Top of Exercise inputs

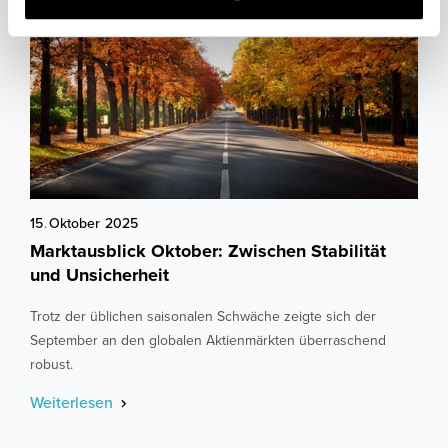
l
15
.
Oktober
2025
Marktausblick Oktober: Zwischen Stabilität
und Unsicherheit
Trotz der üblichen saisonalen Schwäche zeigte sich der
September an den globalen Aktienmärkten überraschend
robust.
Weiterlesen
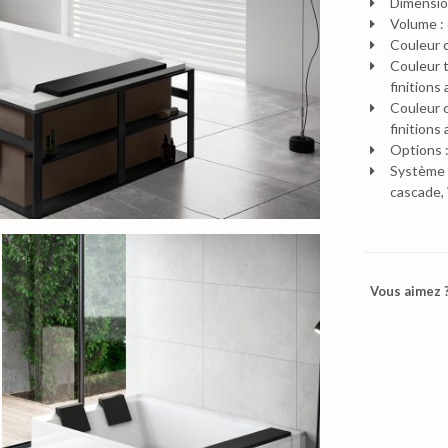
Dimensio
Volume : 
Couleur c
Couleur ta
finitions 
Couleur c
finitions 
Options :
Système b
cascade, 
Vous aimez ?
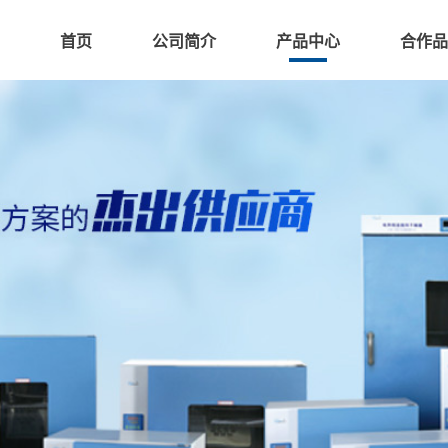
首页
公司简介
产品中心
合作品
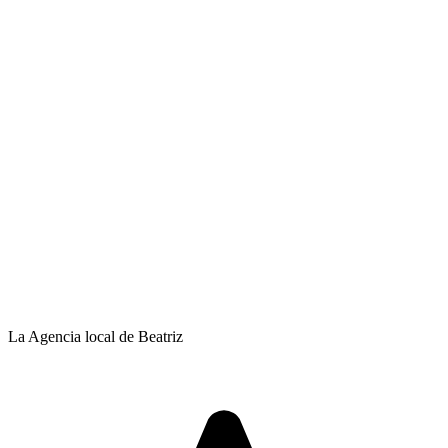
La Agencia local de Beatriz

Bottom of Exercise inputs

Directive = Render all the lines above as a JSON list of strings, with one string for each line and no blank lines. Leave the pictures out.

Solution for this problem =
[
  "l",
  "15",
  ".",
  "Oktober",
  "2025",
  "Marktausblick Oktober: Zwischen Stabilität",
  "und Unsicherheit",
  "Trotz der üblichen saisonalen Schwäche zeigte sich der",
  "September an den globalen Aktienmärkten überraschend",
  "robust.",
  "Weiterlesen",
  "Dimensio",
  "Volume : ",
  "Couleur c",
  "Couleur ta",
  "finitions ",
  "Couleur c",
  "finitions ",
  "Options :",
  "Système b",
  "cascade, ",
  "Vous aimez ?",
  "首页",
  "公司简介",
  "产品中心",
  "合作品",
  "La Agencia local de Beatriz"
]